Brush Regularly

The American Dental Association (ADA) recommends toothbrushing at least twice a day and flossing at least once a day. However, it’s easy to “forget” to brush your teeth. We’ve all been there. If you don’t think you’ll encounter anyone in person for the entire day, it might be tempting to skip a tooth brushing session — or two. After all, no one will be smelling your breath on a Zoom call or video chat. And perhaps you sometimes forget to brush your teeth before you sleep. That’s fine, right? You won’t be having a conversation with anyone while you snore.

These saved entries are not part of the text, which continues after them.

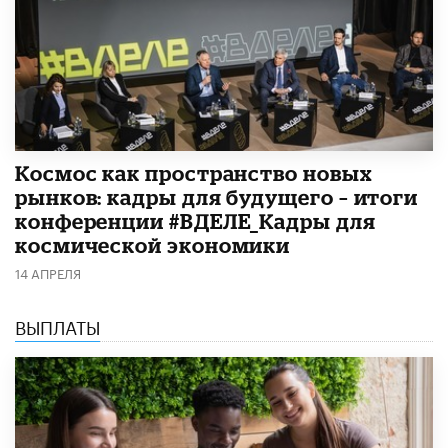
Космос как пространство новых
рынков: кадры для будущего – итоги
конференции #ВДЕЛЕ_Кадры для
космической экономики
14 АПРЕЛЯ
ВЫПЛАТЫ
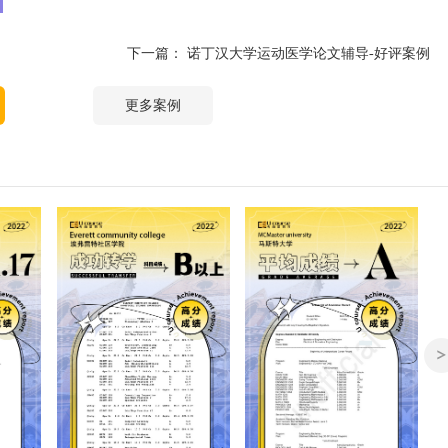
下一篇：
诺丁汉大学运动医学论文辅导-好评案例
更多案例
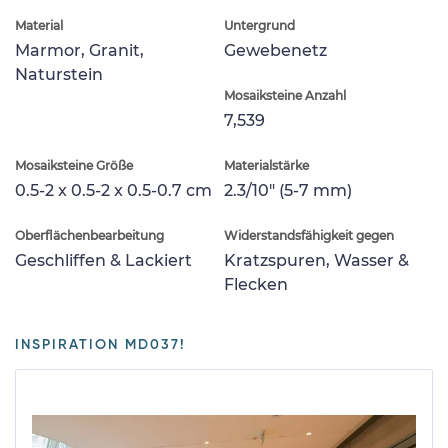
Material
Untergrund
Marmor, Granit,
Gewebenetz
Naturstein
Mosaiksteine Anzahl
7,539
Mosaiksteine Größe
Materialstärke
0.5-2 x 0.5-2 x 0.5-0.7 cm
2.3/10" (5-7 mm)
Oberflächenbearbeitung
Widerstandsfähigkeit gegen
Geschliffen & Lackiert
Kratzspuren, Wasser &
Flecken
INSPIRATION MD037!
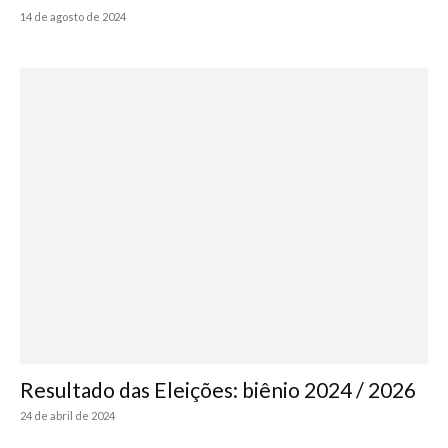
14 de agosto de 2024
Resultado das Eleições: biênio 2024 / 2026
24 de abril de 2024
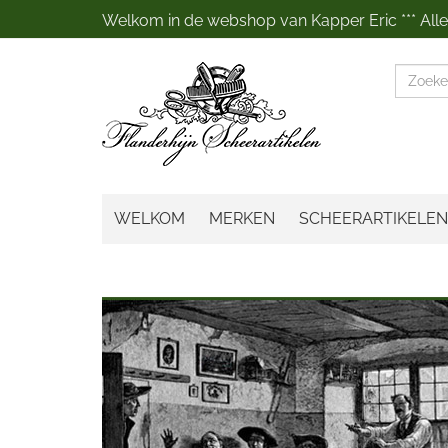
Welkom in de webshop van Kapper Eric *** Alles
Zoeke
WELKOM
MERKEN
SCHEERARTIKELEN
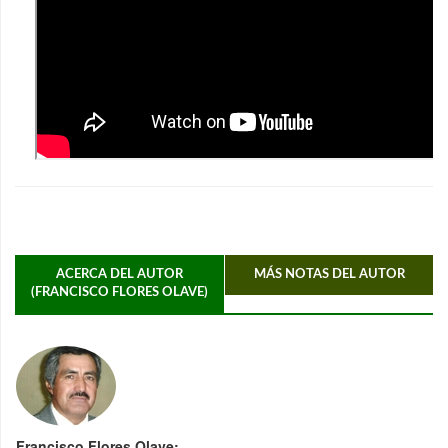
ACERCA DEL AUTOR
MÁS NOTAS DEL AUTOR
(FRANCISCO FLORES OLAVE)
Francisco Flores Olave:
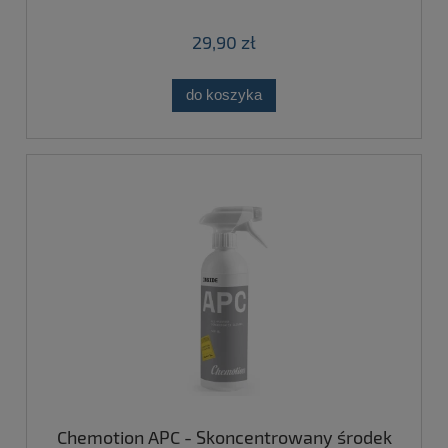
29,90 zł
do koszyka
Chemotion APC - Skoncentrowany środek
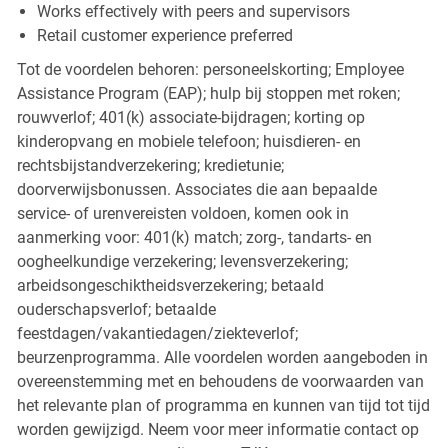
Works effectively with peers and supervisors
Retail customer experience preferred
Tot de voordelen behoren: personeelskorting; Employee
Assistance Program (EAP); hulp bij stoppen met roken;
rouwverlof; 401(k) associate-bijdragen; korting op
kinderopvang en mobiele telefoon; huisdieren- en
rechtsbijstandverzekering; kredietunie;
doorverwijsbonussen. Associates die aan bepaalde
service- of urenvereisten voldoen, komen ook in
aanmerking voor: 401(k) match; zorg-, tandarts- en
oogheelkundige verzekering; levensverzekering;
arbeidsongeschiktheidsverzekering; betaald
ouderschapsverlof; betaalde
feestdagen/vakantiedagen/ziekteverlof;
beurzenprogramma. Alle voordelen worden aangeboden in
overeenstemming met en behoudens de voorwaarden van
het relevante plan of programma en kunnen van tijd tot tijd
worden gewijzigd. Neem voor meer informatie contact op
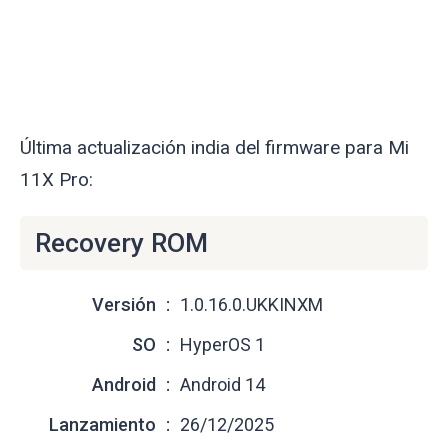
Última actualización india del firmware para Mi
11X Pro:
Recovery ROM
Versión
1.0.16.0.UKKINXM
SO
HyperOS 1
Android
Android 14
Lanzamiento
26/12/2025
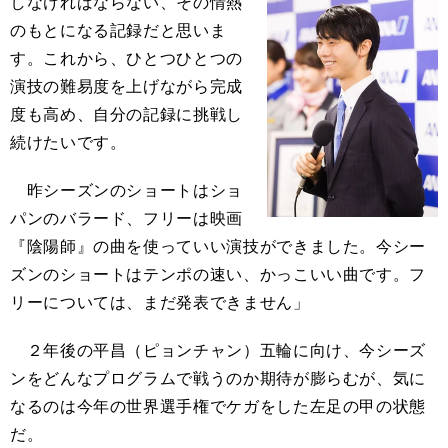
しなければならない、その情熱
のもとになる記録だと思いま
す。これから、ひとつひとつの
演技の難易度を上げながら完成
度も高め、自分の記録に挑戦し
続けたいです。
昨シーズンのショートはショ
パンのバラード、フリーは映画
『陰陽師』の曲を使っていい演技ができました。今シー
ズンのショートはテンポの速い、かっこいい曲です。フ
リーについては、まだ発表できません」
２年後の平昌（ピョンチャン）五輪に向け、今シーズ
ンをどんなプログラムで戦うのか期待が膨らむが、気に
なるのは今年の世界選手権でケガをした左足の甲の状態
だ。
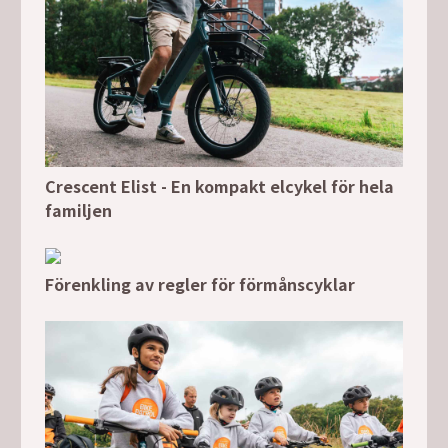
Crescent Elist - En kompakt elcykel för hela
familjen
Förenkling av regler för förmånscyklar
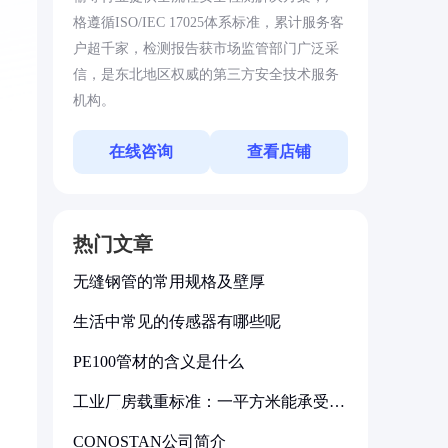
格遵循ISO/IEC 17025体系标准，累计服务客
户超千家，检测报告获市场监管部门广泛采
信，是东北地区权威的第三方安全技术服务
机构。
在线咨询
查看店铺
热门文章
无缝钢管的常用规格及壁厚
生活中常见的传感器有哪些呢
PE100管材的含义是什么
工业厂房载重标准：一平方米能承受多
少公斤
CONOSTAN公司简介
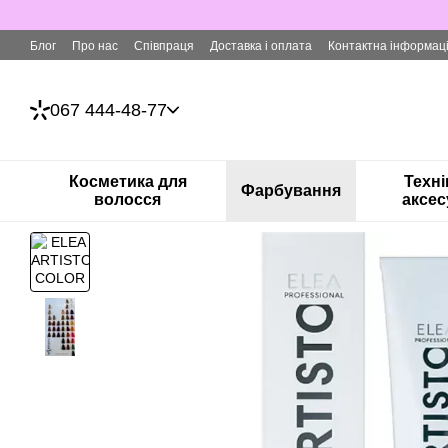
Перейти до основного контенту
Блог
Про нас
Співпраця
Доставка і оплата
Контактна інформац
067 444-48-77
Косметика для
Техні
Фарбування
волосся
аксес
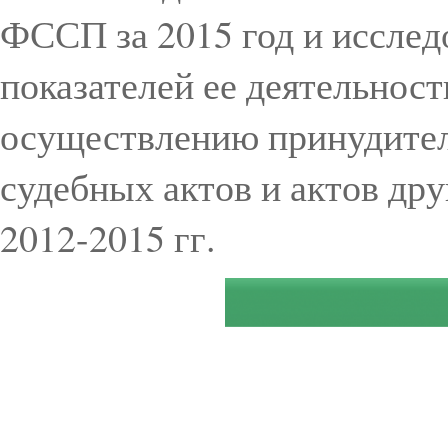
ФССП за 2015 год и исслед
показателей ее деятельност
осуществлению принудител
судебных актов и актов дру
2012-2015 гг.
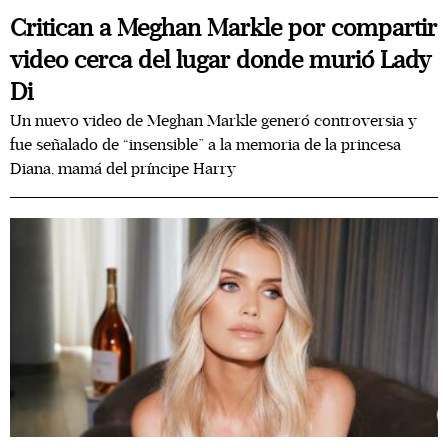
Critican a Meghan Markle por compartir
video cerca del lugar donde murió Lady
Di
Un nuevo video de Meghan Markle generó controversia y
fue señalado de “insensible” a la memoria de la princesa
Diana, mamá del príncipe Harry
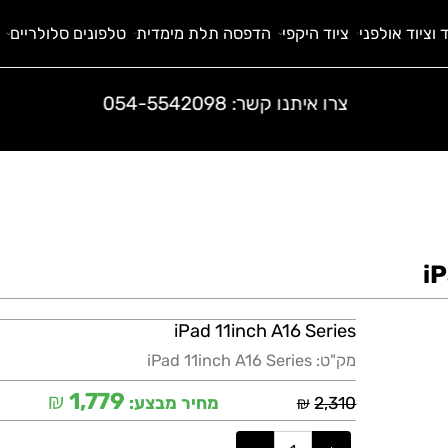
 אולפני
ציוד היקפי
הדפסה תלת מימדית
טלפונים סלולריים
ח
צרו איתנו קשר:
054-5542098
iPad 11inch A16 Series
מק"ט:
iPad 11inch A16 Series
₪
1,779
₪
2,310
מחיר מבצע:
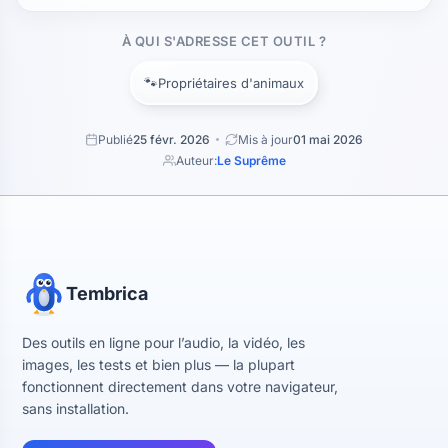
À QUI S'ADRESSE CET OUTIL ?
🐾
Propriétaires d'animaux
Publié
25 févr. 2026
Mis à jour
01 mai 2026
Auteur:
Le Suprême
Tembrica
Des outils en ligne pour l’audio, la vidéo, les
images, les tests et bien plus — la plupart
fonctionnent directement dans votre navigateur,
sans installation.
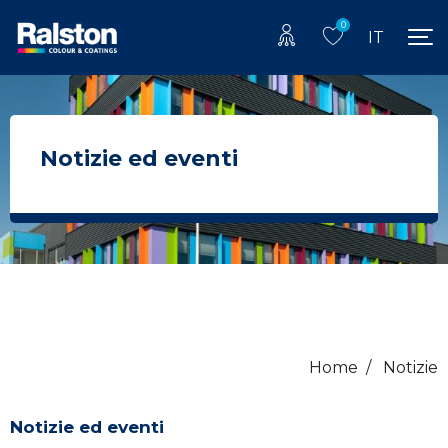
0
IT
Notizie ed eventi
Home
/
Notizie
Notizie ed eventi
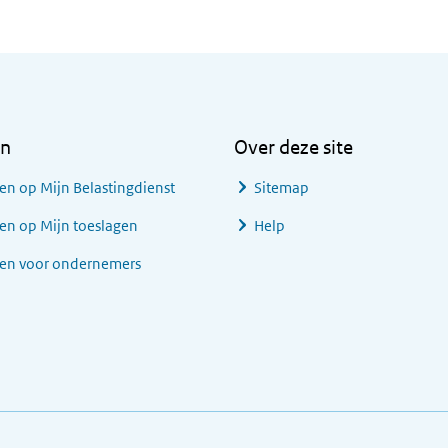
en
Over deze site
en op Mijn Belastingdienst
Sitemap
en op Mijn toeslagen
Help
gen voor ondernemers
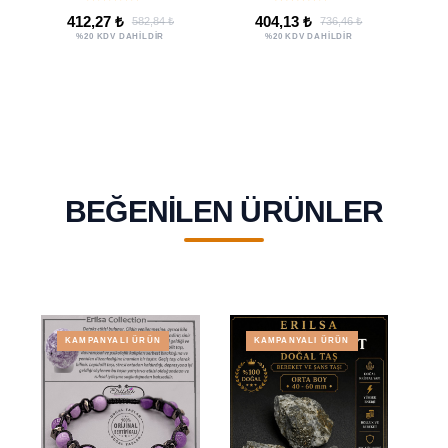
Bileklik
Bileklik Seti
412,27 ₺
404,13 ₺
582,84 ₺
736,46 ₺
%20 KDV DAHİLDİR
%20 KDV DAHİLDİR
BEĞENILEN ÜRÜNLER
KAMPANYALI ÜRÜN
KAMPANYALI ÜRÜN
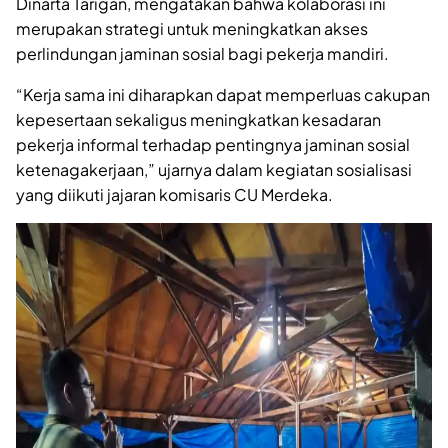
Dinarta Tarigan
, mengatakan bahwa kolaborasi ini
merupakan strategi untuk meningkatkan akses
perlindungan jaminan sosial bagi pekerja mandiri.
“Kerja sama ini diharapkan dapat memperluas cakupan
kepesertaan sekaligus meningkatkan kesadaran
pekerja informal terhadap pentingnya jaminan sosial
ketenagakerjaan,” ujarnya dalam kegiatan sosialisasi
yang diikuti jajaran komisaris CU Merdeka.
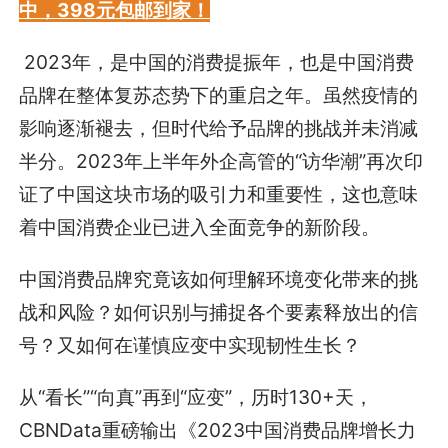
中，398元包邮到家！
2023年，是中国的消费提振年，也是中国消费
品牌在整体复苏态势下的重启之年。虽然疫情的
影响逐渐褪去，但时代给予品牌的挑战并未消减
半分。2023年上半年外企高管的“访华潮”再次印
证了中国这块市场的吸引力和重要性，这也意味
着中国消费企业已进入全面竞争的新阶段。
中国消费品牌究竟该如何理解环境变化带来的挑
战和风险？如何识别与捕捉各个要素释放出的信
号？又如何在谨慎应变中实现韧性生长？
从“看长”“向真”再到“应变”，历时130+天，
CBNData重磅输出《2023中国消费品牌增长力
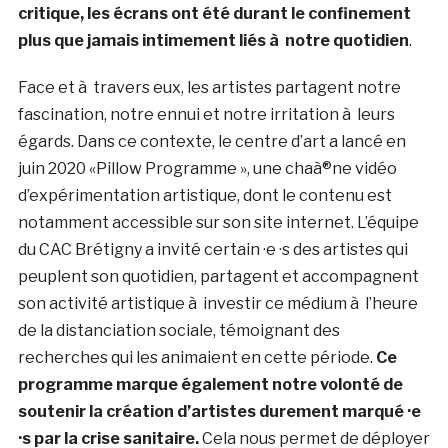
critique, les écrans ont été durant le confinement
plus que jamais intimement liés à notre quotidien
.
Face et à travers eux, les artistes partagent notre
fascination, notre ennui et notre irritation à leurs
égards. Dans ce contexte, le centre d’art a lancé en
juin 2020 «Pillow Programme », une chaà®ne vidéo
d’expérimentation artistique, dont le contenu est
notamment accessible sur son site internet. L’équipe
du CAC Brétigny a invité certain ·e ·s des artistes qui
peuplent son quotidien, partagent et accompagnent
son activité artistique à investir ce médium à l’heure
de la distanciation sociale, témoignant des
recherches qui les animaient en cette période.
Ce
programme marque également notre volonté de
soutenir la création d’artistes durement marqué ·e
·s par la crise sanitaire.
Cela nous permet de déployer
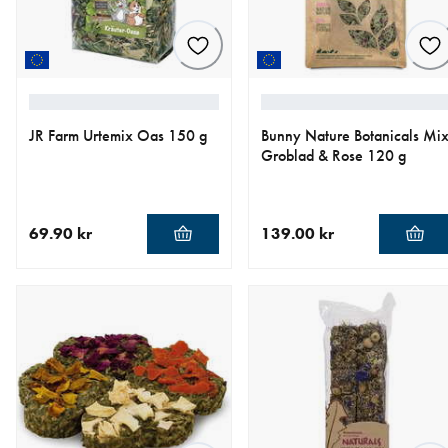
JR Farm Urtemix Oas 150 g
Bunny Nature Botanicals Mi
Groblad & Rose 120 g
69.90 kr
139.00 kr
nåværende pris 69.90 kr
nåværende pris 139.00 kr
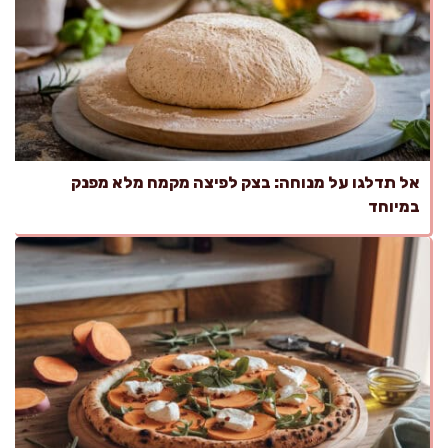
אל תדלגו על מנוחה: בצק לפיצה מקמח מלא מפנק
במיוחד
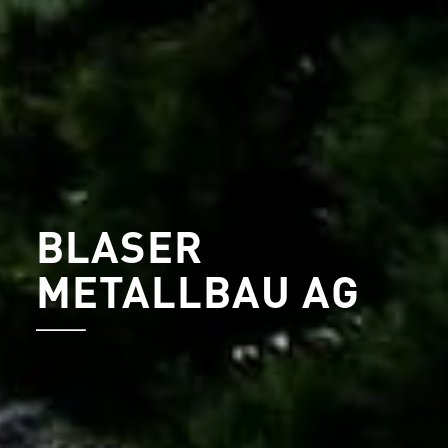
BLASER
METALLBAU AG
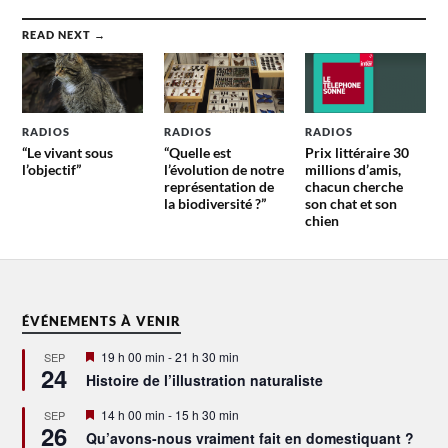
READ NEXT →
RADIOS
RADIOS
RADIOS
“Le vivant sous
“Quelle est
Prix littéraire 30
l’objectif”
l’évolution de notre
millions d’amis,
représentation de
chacun cherche
la biodiversité ?”
son chat et son
chien
ÉVÉNEMENTS À VENIR
Mis
19 h 00 min
-
21 h 30 min
SEP
24
en
Histoire de l’illustration naturaliste
avant
Mis
14 h 00 min
-
15 h 30 min
SEP
26
en
Qu’avons-nous vraiment fait en domestiquant ?
avant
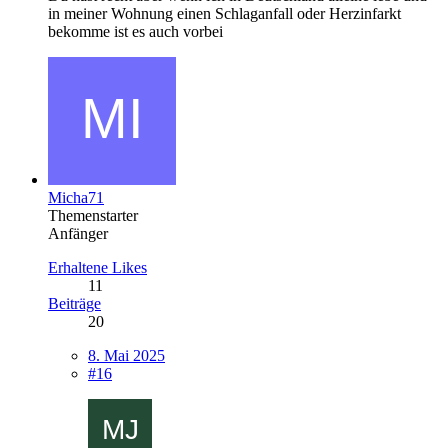
in meiner Wohnung einen Schlaganfall oder Herzinfarkt
bekomme ist es auch vorbei
Micha71
Themenstarter
Anfänger
Erhaltene Likes
11
Beiträge
20
8. Mai 2025
#16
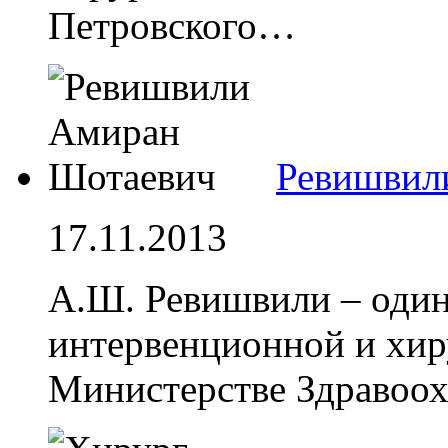
Петровского…
Ревишвил
17.11.2013
А.Ш. Ревишвили – один
интервенционной и хир
Министерстве Здравоо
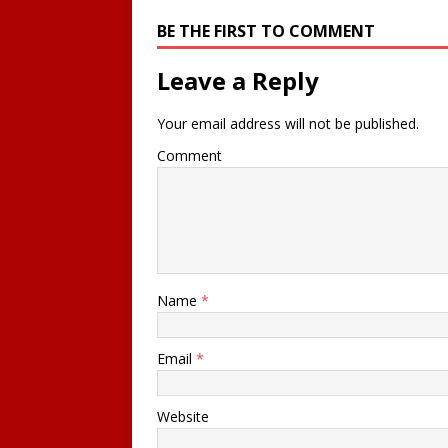
BE THE FIRST TO COMMENT
Leave a Reply
Your email address will not be published.
Comment
Name
*
Email
*
Website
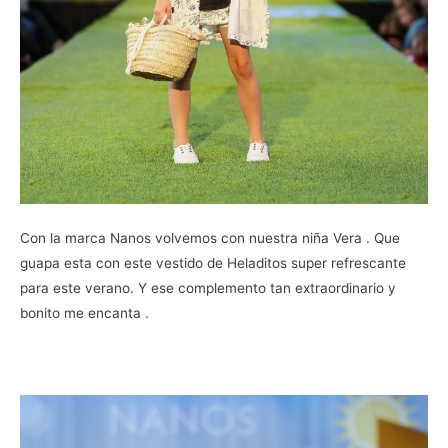
Con la marca Nanos volvemos con nuestra niña Vera . Que
guapa esta con este vestido de Heladitos super refrescante
para este verano. Y ese complemento tan extraordinario y
bonito me encanta .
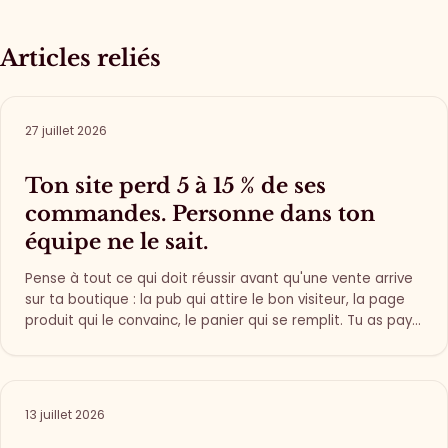
Articles reliés
27 juillet 2026
Ton site perd 5 à 15 % de ses
commandes. Personne dans ton
équipe ne le sait.
Pense à tout ce qui doit réussir avant qu'une vente arrive
sur ta boutique : la pub qui attire le bon visiteur, la page
produit qui le convainc, le panier qui se remplit. Tu as payé
pour chaque étape.
13 juillet 2026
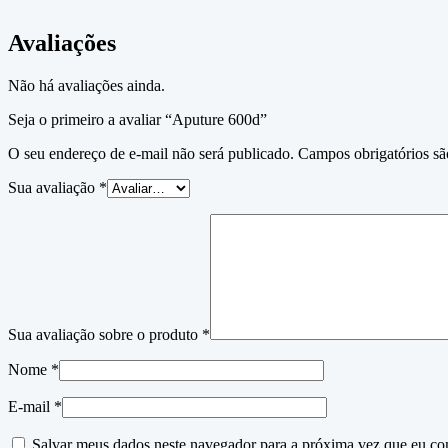
Avaliações
Não há avaliações ainda.
Seja o primeiro a avaliar “Aputure 600d”
O seu endereço de e-mail não será publicado.
Campos obrigatórios s
Sua avaliação
*
Sua avaliação sobre o produto
*
Nome
*
E-mail
*
Salvar meus dados neste navegador para a próxima vez que eu co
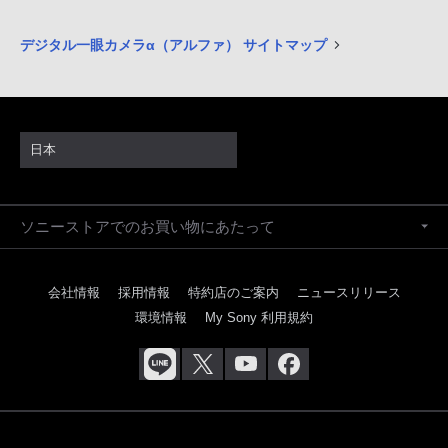
デジタル一眼カメラα（アルファ） サイトマップ
日本
ソニーストアでのお買い物にあたって
会社情報
採用情報
特約店のご案内
ニュースリリース
環境情報
My Sony 利用規約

No harm, no foul. Well, actually, it’s pretty foul.

Your dentist might harp on you to floss and brush, but there are good reasons why they do. Cleaning your teeth gets rid of more than the remnants of your day’s pizza or popcorn; it removes harmful bacteria. The ramifications of skipping a session or two of brushing boil down to more than just stinky breath. It can impact your overall health.

10. It Can Lead to Bad Breath

Out Of Breath

Halitosis, otherwise known as bad breath, typically begins in the mouth. When you don’t brush your teeth well, food particles collect on the surface of the tongue and gums. Oral bacteria feast on the leftover food in the mouth, producing chemicals that cause bad breath. When you don’t brush your teeth at least twice a day, the food you eat becomes food for the bacteria in your mouth, resulting in halitosis.

9. Enamel Erosion

Tooth Enamel

Failure to brush your teeth twice a day can lead to enamel erosion. Enamel is the outer layer of your tooth that protects it from daily wear and tear. It’s the teeth’s armor, protecting them from chipping, cracking, and feeling pain. If you drink a lot of carbonated soft drinks and sugary juices, sticking to the recommended two times a day tooth brushing schedule is a must. Soft drinks, sports drinks, and juices are all associated with enamel erosion. When enamel erosion occurs, the teeth appear discolored and can become hypersensitive and prone to cavities. Brushing teeth helps to rid the mouth of the harmful acids in sugary drinks, keeping teeth strong.